Helveticus99 OP t1_j1qmmtg wrote on December 26, 2022 at 4:58 PM

Reply to comment by sigmoid_amidst_relus in [D] Classification task based on speech recordings by Helveticus99

Thank you so much for your input u/sigmoid_amidst_relus. I will consider Mel-Spectrograms instead of MFCCs. Do you know what the maximum size of a Mel-Spectrogram is in terms of seconds it covers?

With mental state I'm not referring to emotions that change fast but to more a long-term state that is reflected in the whole 1 hour recording. Thus, I think repeating the label for every frame might not work well. I might have to extract features over the full recording. That's also why I think an autoencoder can be problematic.

I could divide the recording into frames and stack the Mel-Spectrograms of the frames (using a 3D CNN). The problem is that I will end up with a huge number of frames. Same problem when considering a RNN, I will end up with a huge time series.

Using features from a large pretrained model is interesting. Can you recommend a pretrained model that is suitable for feature extraction from long recordings?

Helveticus99 OP t1_j1qjdxl wrote on December 26, 2022 at 4:34 PM

Reply to comment by shadow_fax1024 in [D] Classification task based on speech recordings by Helveticus99

Thank you u/shadow_fax1024. How did you handle audio files with different length? And how did you handle the long audio files exactly? I think creating a Mel-Spectrograms over long audio files won't work.

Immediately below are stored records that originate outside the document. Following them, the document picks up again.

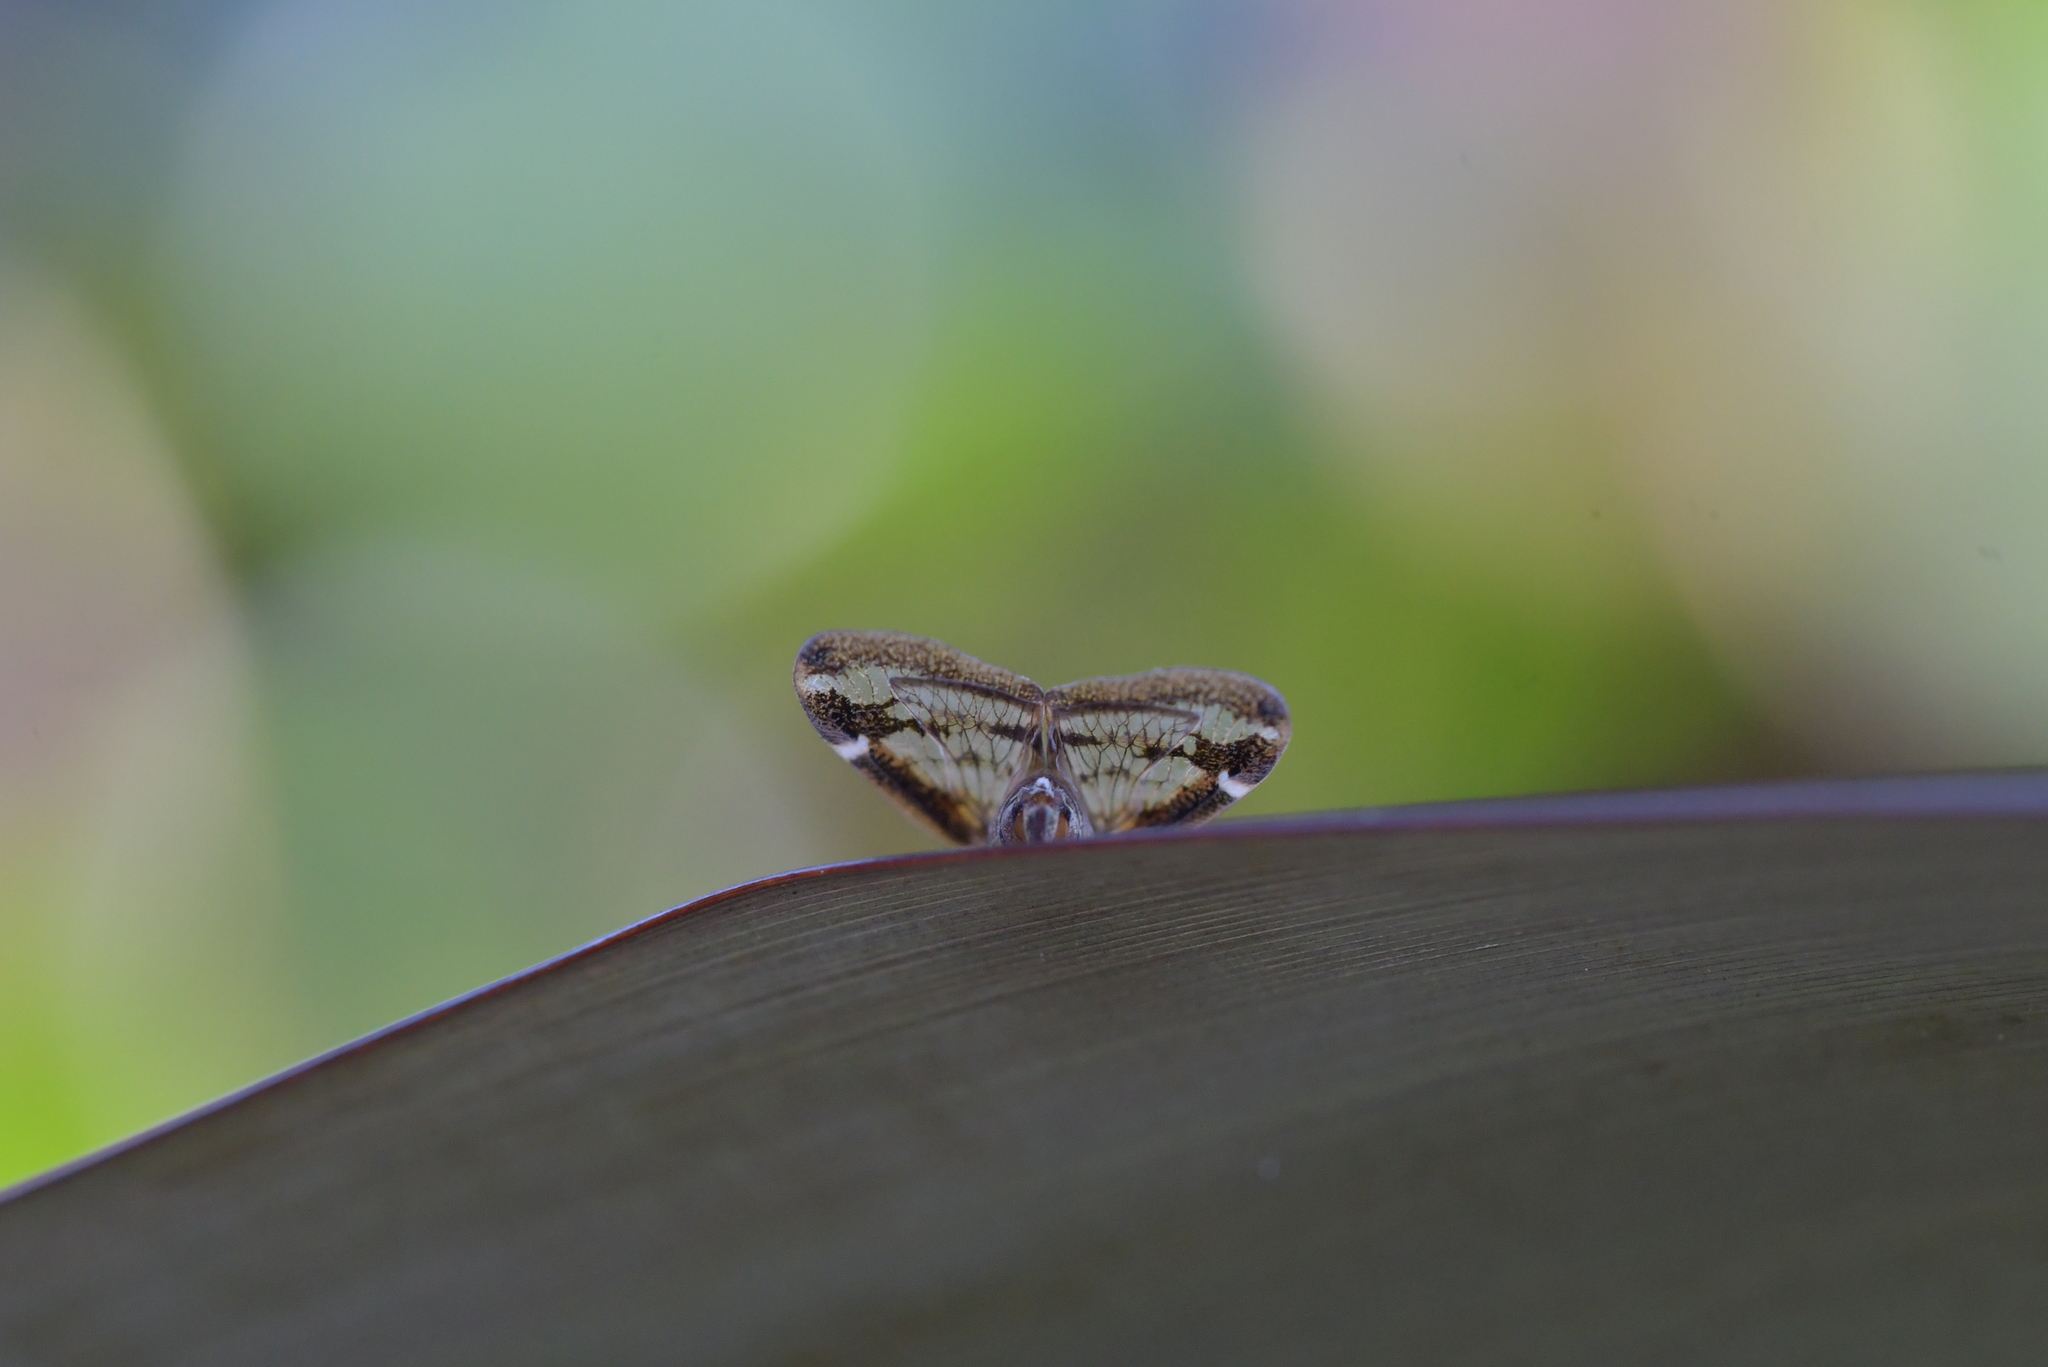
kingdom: Animalia
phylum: Arthropoda
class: Insecta
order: Hemiptera
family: Ricaniidae
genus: Scolypopa
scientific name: Scolypopa australis
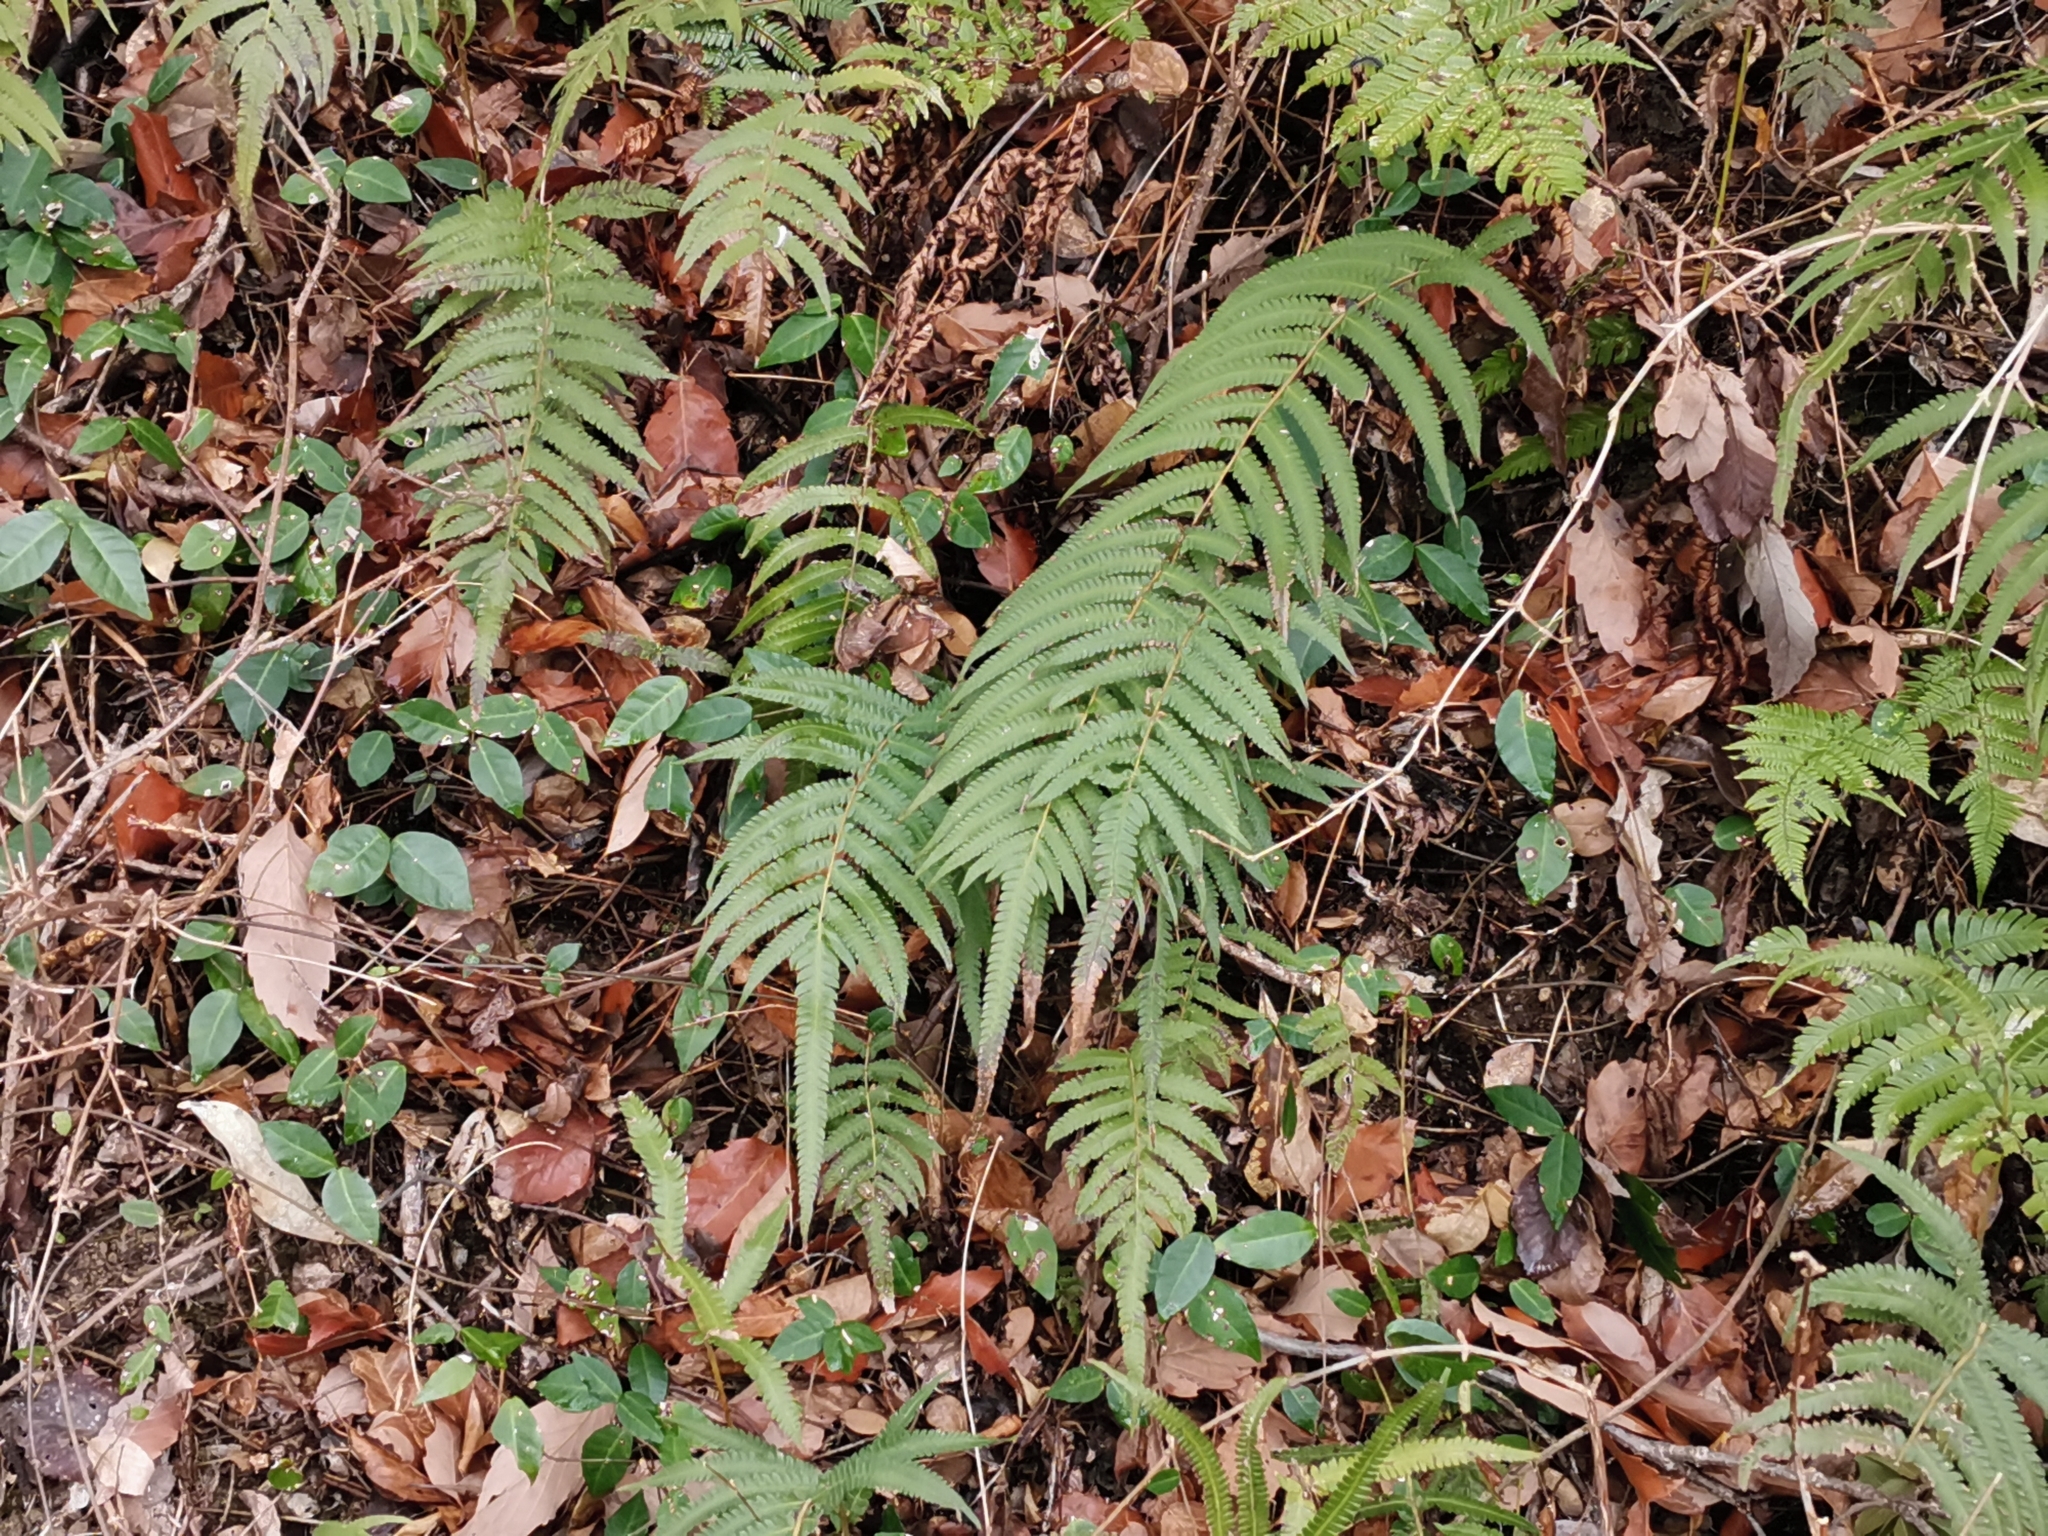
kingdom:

Helveticus99 OP t1_j1pu570 wrote on December 26, 2022 at 12:48 PM

Reply to comment by shadow_fax1024 in [D] Classification task based on speech recordings by Helveticus99

Thank you u/shadow_fax1024. Did you use a RNN or a plain CNN? Did you also had that long audio files (40min - 60min)? I'm not sure about how such long audio files can be used in a RNN.